### [DATASET EXTRACT]
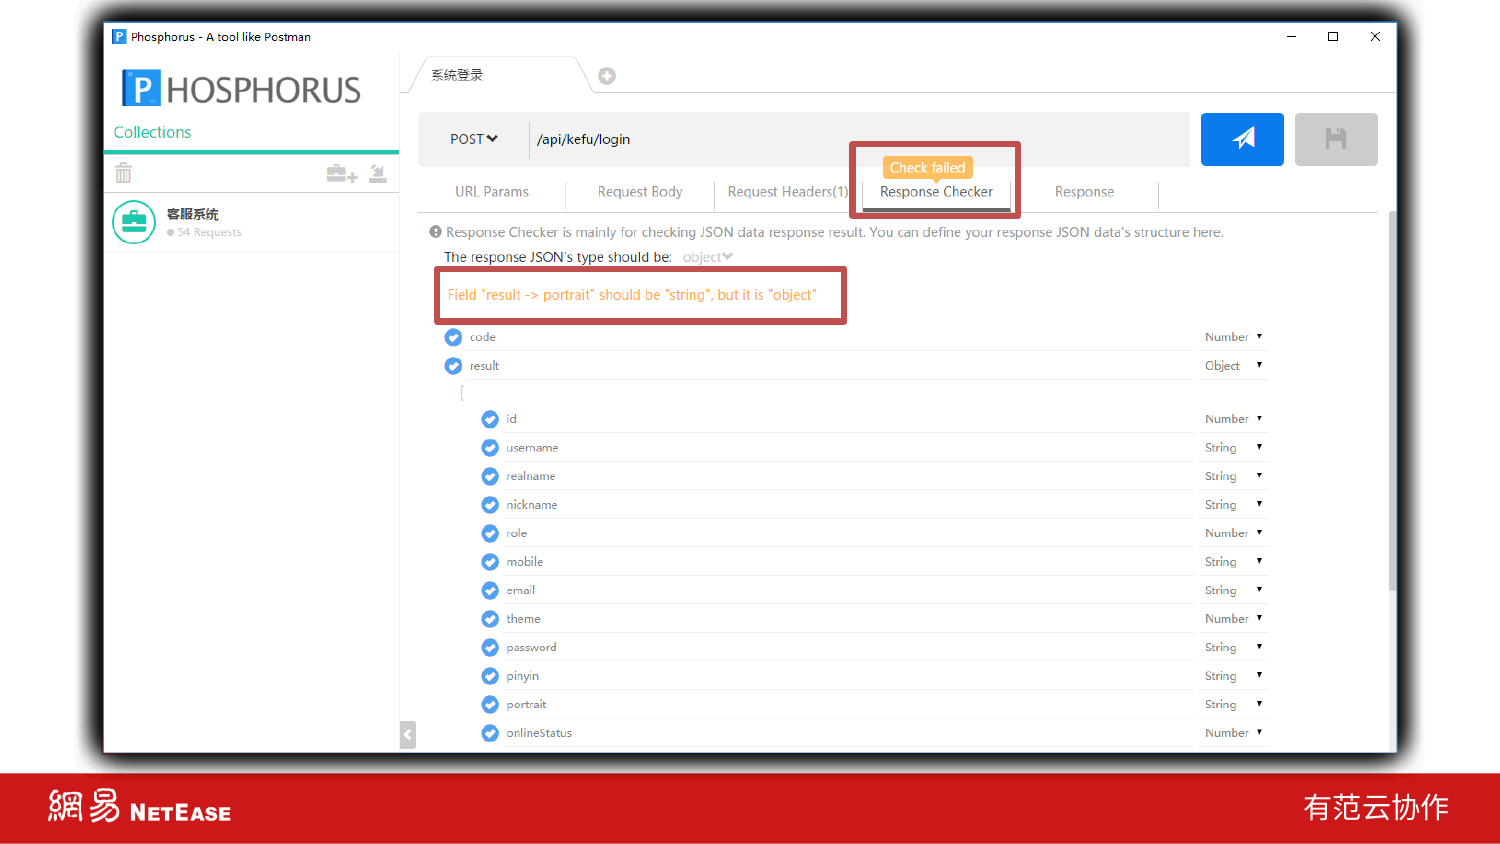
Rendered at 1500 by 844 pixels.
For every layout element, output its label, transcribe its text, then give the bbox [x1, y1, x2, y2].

picture [102, 21, 1399, 753]
picture [46, 786, 231, 824]
footer 有范云协作 [547, 782, 1465, 827]
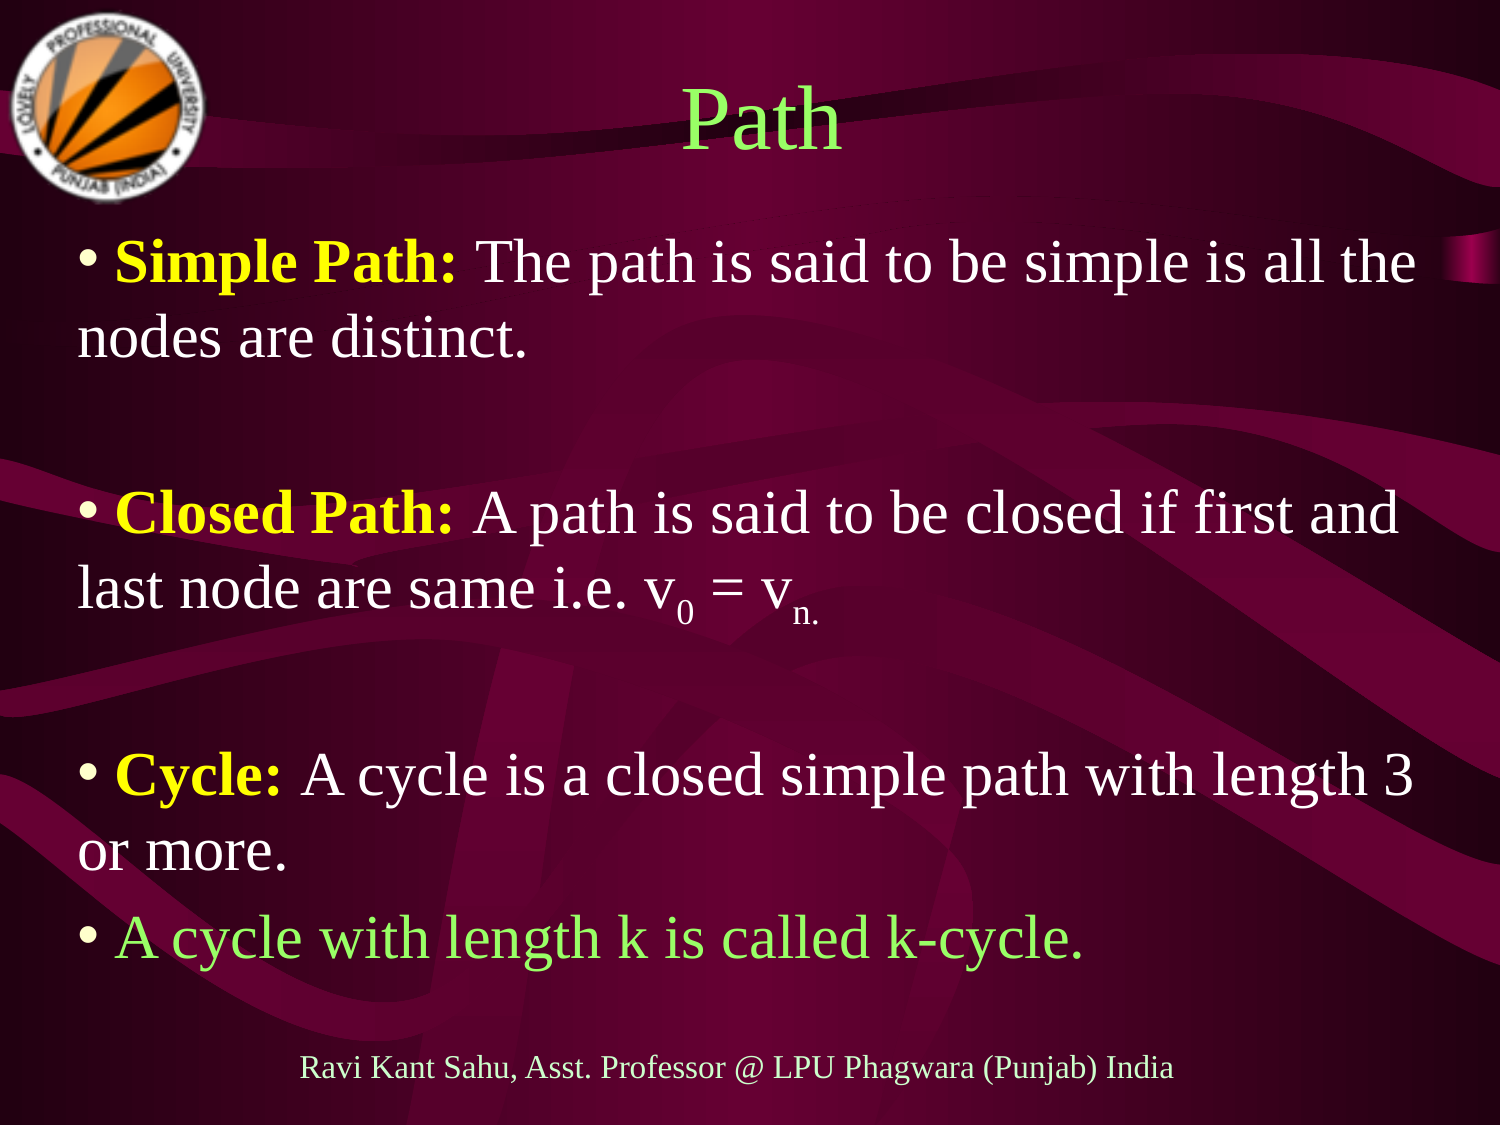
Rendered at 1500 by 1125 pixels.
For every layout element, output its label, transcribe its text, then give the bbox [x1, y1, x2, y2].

list Simple Path: The path is said to be simple is all the nodes are distinct. Closed Path: A path is said to be closed if first and last node are same i.e. v0 = vn. Cycle: A cycle is a closed simple path with length 3 or more. A cycle with length k is called k-cycle. [62, 212, 1475, 1078]
title Path [216, 50, 1400, 212]
footer Ravi Kant Sahu, Asst. Professor @ LPU Phagwara (Punjab) India [162, 1025, 1313, 1100]
picture [0, 0, 213, 212]
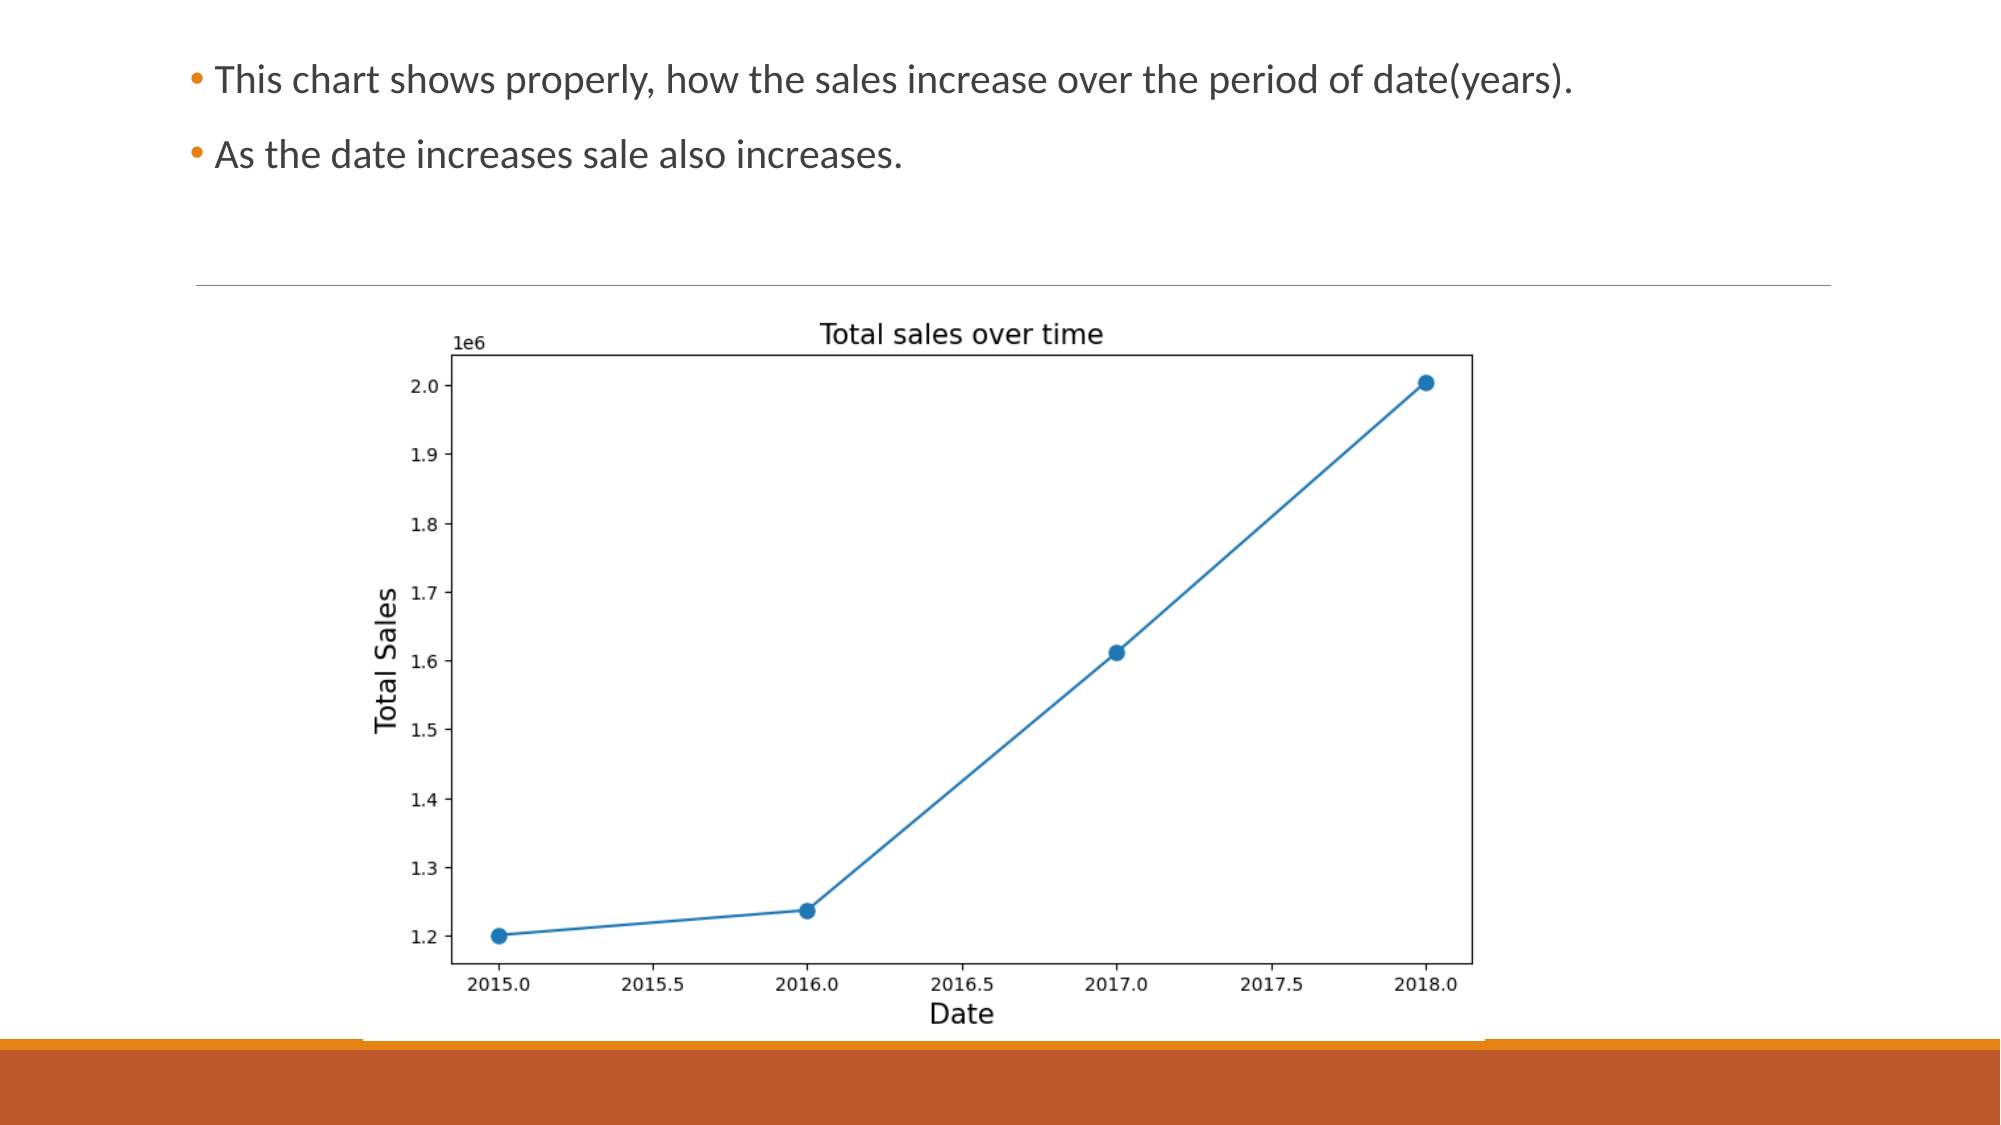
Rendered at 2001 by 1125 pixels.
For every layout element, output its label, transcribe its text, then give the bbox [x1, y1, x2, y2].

list This chart shows properly, how the sales increase over the period of date(years). As the date increases sale also increases. [189, 50, 1832, 325]
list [363, 309, 1485, 1041]
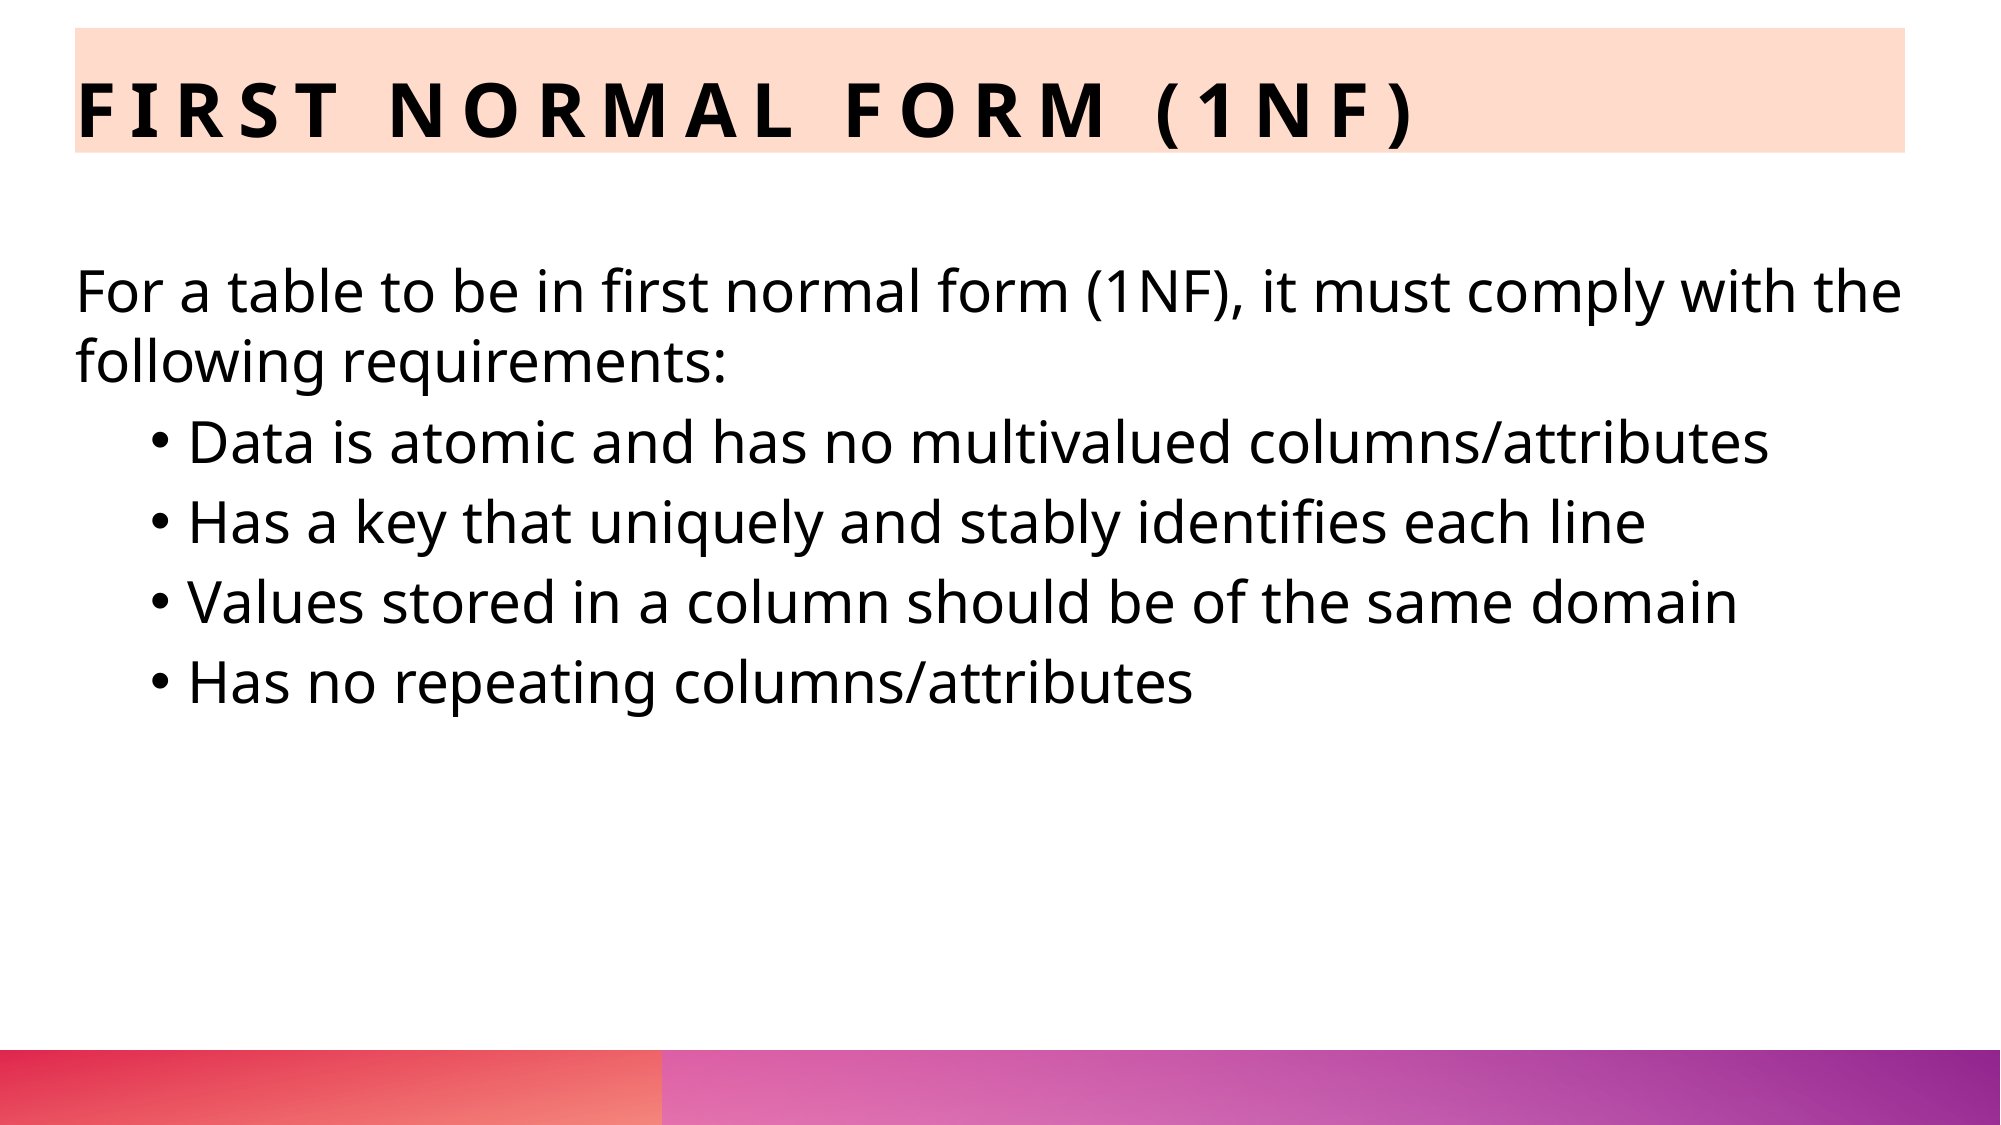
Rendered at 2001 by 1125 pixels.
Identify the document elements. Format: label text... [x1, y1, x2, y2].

### [THE TASK]
Please copy the lines above exactly as written, apart from any pictures.

### [SOLUTION TO THE EXERCISE]
Rendered at 1500 by 844 pixels.
For every layout element, output its label, transcribe its text, then give the bbox [x1, y1, x2, y2].

picture [102, 21, 1399, 753]
picture [46, 786, 231, 824]
footer 有范云协作 [547, 782, 1465, 827]
Rendered at 1500 by 1125 pixels.
For every layout element, output its label, transcribe its text, then give the bbox [x1, y1, x2, y2].

list Simple Path: The path is said to be simple is all the nodes are distinct. Closed Path: A path is said to be closed if first and last node are same i.e. v0 = vn. Cycle: A cycle is a closed simple path with length 3 or more. A cycle with length k is called k-cycle. [62, 212, 1475, 1078]
title Path [216, 50, 1400, 212]
footer Ravi Kant Sahu, Asst. Professor @ LPU Phagwara (Punjab) India [162, 1025, 1313, 1100]
picture [0, 0, 213, 212]
Rendered at 2001 by 1125 pixels.
For every layout element, output its label, transcribe its text, then give the bbox [x1, y1, x2, y2].

list This chart shows properly, how the sales increase over the period of date(years). As the date increases sale also increases. [189, 50, 1832, 325]
list [363, 309, 1485, 1041]
Rendered at 2001 by 1125 pixels.
Identify the document elements. Format: label text... [x1, y1, x2, y2].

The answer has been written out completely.